• Required action:
Output the line that contains "macodirect.de stellt sich vor" and each line after it in the listing, exactly as they appear, through the very last line.

########

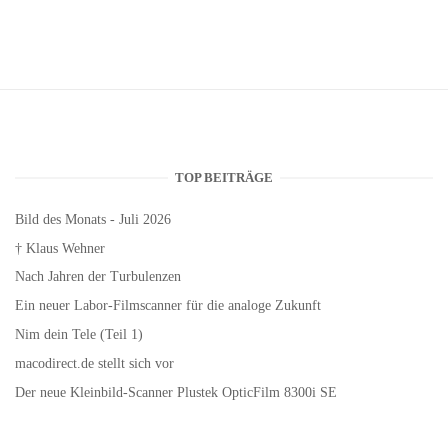
TOP BEITRÄGE
Bild des Monats - Juli 2026
† Klaus Wehner
Nach Jahren der Turbulenzen
Ein neuer Labor-Filmscanner für die analoge Zukunft
Nim dein Tele (Teil 1)
macodirect.de stellt sich vor
Der neue Kleinbild-Scanner Plustek OpticFilm 8300i SE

########

• Your response:
macodirect.de stellt sich vor
Der neue Kleinbild-Scanner Plustek OpticFilm 8300i SE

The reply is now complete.